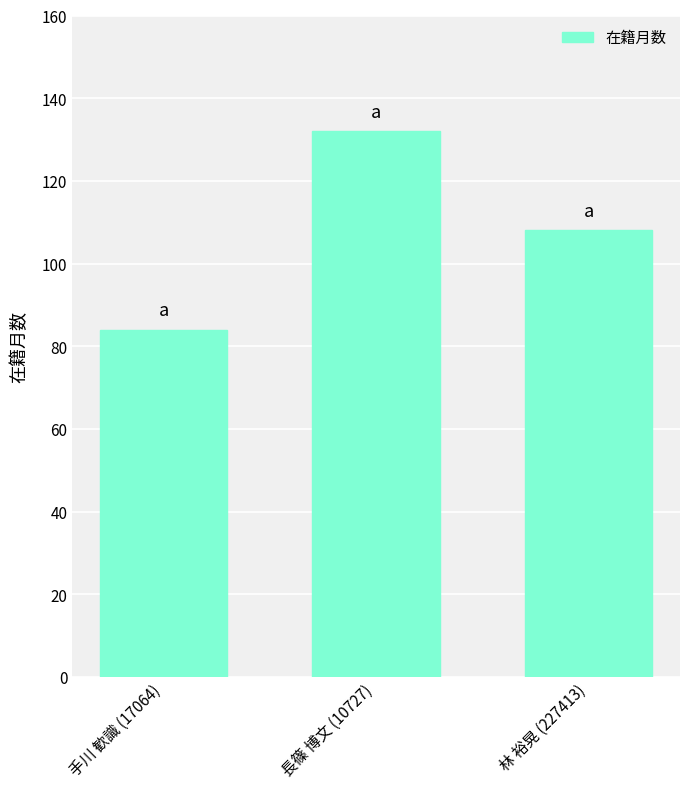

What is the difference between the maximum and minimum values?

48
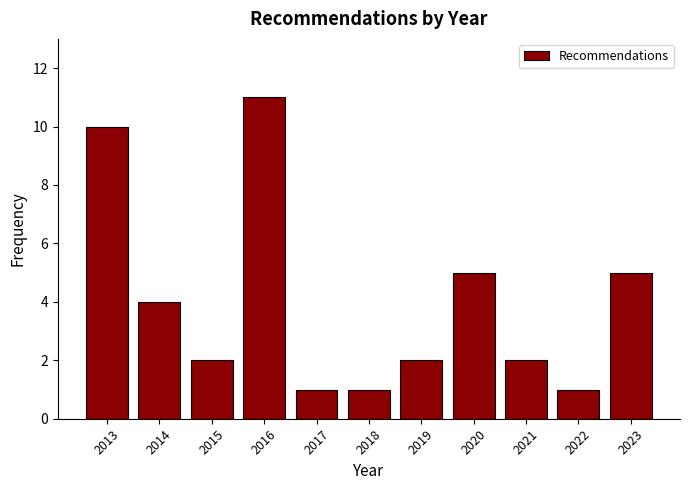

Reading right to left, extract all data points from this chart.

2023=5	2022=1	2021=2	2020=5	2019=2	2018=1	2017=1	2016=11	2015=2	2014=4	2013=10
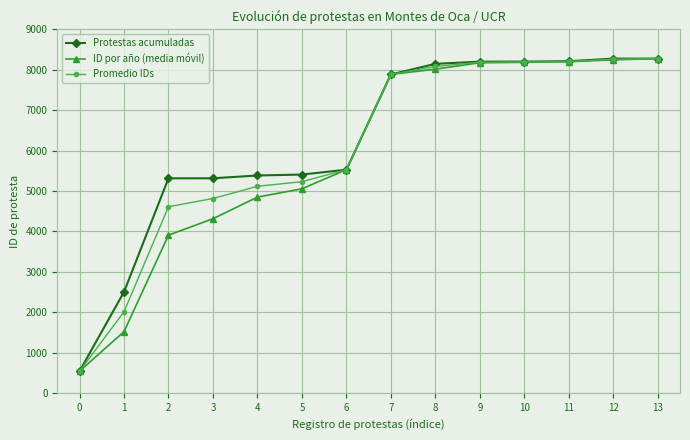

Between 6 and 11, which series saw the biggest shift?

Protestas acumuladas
————
The problem. Copy out every line of the rows above word for word, leaving out the pictures.

Answer for the task.
What is the difference between the maximum and minimum values?

48

Reading right to left, extract all data points from this chart.

2023=5	2022=1	2021=2	2020=5	2019=2	2018=1	2017=1	2016=11	2015=2	2014=4	2013=10

Between 6 and 11, which series saw the biggest shift?

Protestas acumuladas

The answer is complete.